H0: The true mean diameter of tomatoes yielded is equal to 8.5cm (\(\mu = 8.5\)) Ha: The true mean diameter of tomatoes yielded is larger than 8.5 cm (\(\mu > 8.5\))

This test would be right tailed because we are checking if the true mean is indeed larger than 8.5cm. Because the sample size is small (less than 30) and the population standard deviation is not given we use t-test statistic.

x_bar_to=9.3 #sample mean
mu_0_to=8.5 #mean diameter (hypothesized/population mean)
sd_to=2.6 #standard deviation of sample
n_to=19 #sample size

t_to <- (x_bar_to - mu_0_to) / (sd_to / sqrt(n_to)) #t-score #t-stat
df_to=n_to - 1 #degrees of freedom

p_value_to <- 1 - pt(t_to, df_to)

cat("T-score:", round(t_to, 4), "\n")
## T-score: 1.3412
cat("p-value:", round(p_value_to, 4), "\n")
## p-value: 0.0983
# Decision based on p-value
if (p_value_to < 0.05) {
  cat("Conclusion: Reject H0. The farmer's tomatoes are significantly larger.\n")
} else {
  cat("Conclusion: Fail to reject the null hypothesis (H0). There is no significance that the tomatoes are larger.\n")
}
## Conclusion: Fail to reject the null hypothesis (H0). There is no significance that the tomatoes are larger.

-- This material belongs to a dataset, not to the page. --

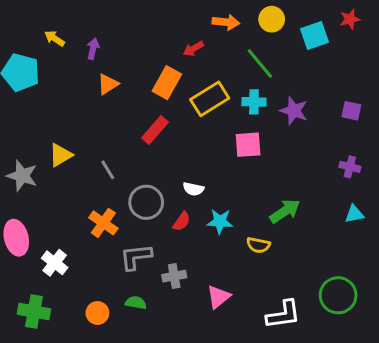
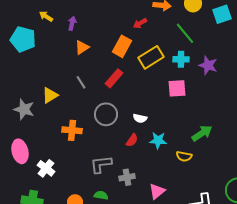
gray line: (108, 170) -> (81, 82), moved
gray circle: (146, 202) -> (106, 114), moved
orange cross: (103, 223) -> (72, 130), moved, turned -30

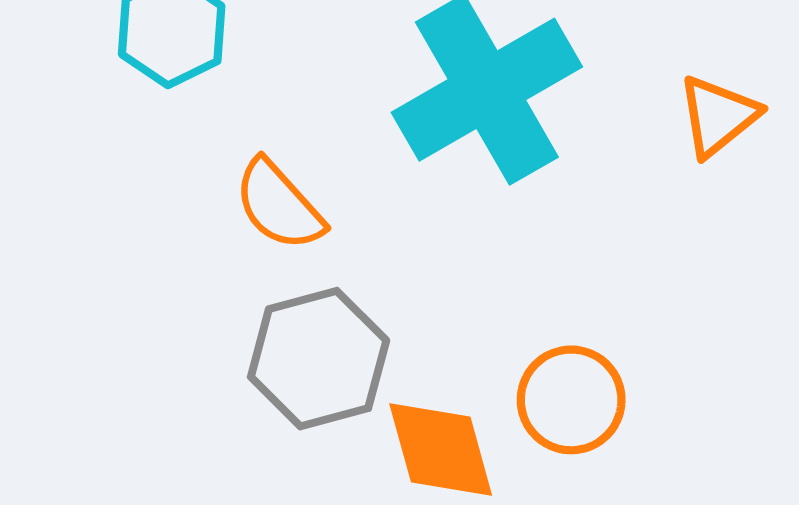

The p-value is bigger than the significance level of 0.05 therefore we fail to reject the null hypothesis (H0). There is not enough statistical evidence at the 5% significance level to say that the farmers tomatoes are significantly larger than 8.5cm (the standard). Even though the sample mean is higher (9.3cm) the variability is high and we can’t confirm or accept the Ha as true.

#P7. Ambulance service

An ambulance service claims that at least 43 percent of its calls involve life-threatening emergencies. To check this claim, a random sample of 200 calls was selected from the service’s files. If 101 of these calls involved life-threatening emergency, is the service’s claim believable at the 5 percent?

##Solution

An ambulance service claims that AT LEAST 43% of the calls are life-threatening emergencies. The 43% is the given proportion. The sample size is 200 and the alpha (or significance level) is 0.05, the Z critical value for this alpha is -1.645. If the z-score is less than this value we can accept the Ha (reject H0). Because these are given we proceed to calculate the test statistic z (used for bigger sample size like this case). We have to proceed and calculate the p-value (left-tailed test).

H0: The proportion of life threatening emergency calls is (at least) 43% (\(p ≥ 0.43\)) Ha: The proportion of life threatening emergency calls is less than 43% (\(p < 0.43\))

prop_am=0.43 #proportion given
n_am=200 #sample size
x_am=101 #number of life threatening cases
p_hat_am= x_am/n_am #p hat or sample proportion

z_score_am=(p_hat_am - prop_am)/sqrt((prop_am* (1-prop_am))/ n_am) #calculating z score
z_score_am #2.14
## [1] 2.14242
p_value_am=pnorm(z_score_am) #p value, calculating pvalue (left tailed test)
p_value_am #0.98
## [1] 0.9839201
cat("Sample Proportion:", round(p_hat_am, 4), "\n") #results
## Sample Proportion: 0.505
cat("Z-score:", round(z_score_am, 4), "\n")
## Z-score: 2.1424
cat("p-value:", round(p_value_am, 4), "\n")
## p-value: 0.9839
if (p_value_am < 0.05) {
  cat("Conclusion: Reject H0. The service's claim is not believable at the 5%.\n")
} else {
  cat("Conclusion: Fail to reject H0. There is no significant evidence against the claim that 43% of the ambulance calls are life threatening .\n") #results
}
## Conclusion: Fail to reject H0. There is no significant evidence against the claim that 43% of the ambulance calls are life threatening .

##Conclusions

Based on the z score = 2.14 and the p value = 0.98 of the life threatening emergency calls these values are higher than the z critical value for alpha 0.05 which states that fail to reject the H0. There is no significant evidence to suggest that the actual proportion of life-threatening emergency calls is lower than 43%. At least 43% or more of the ambulance calls are actually life-threatening. Thus the ambulance service’s claim is believable.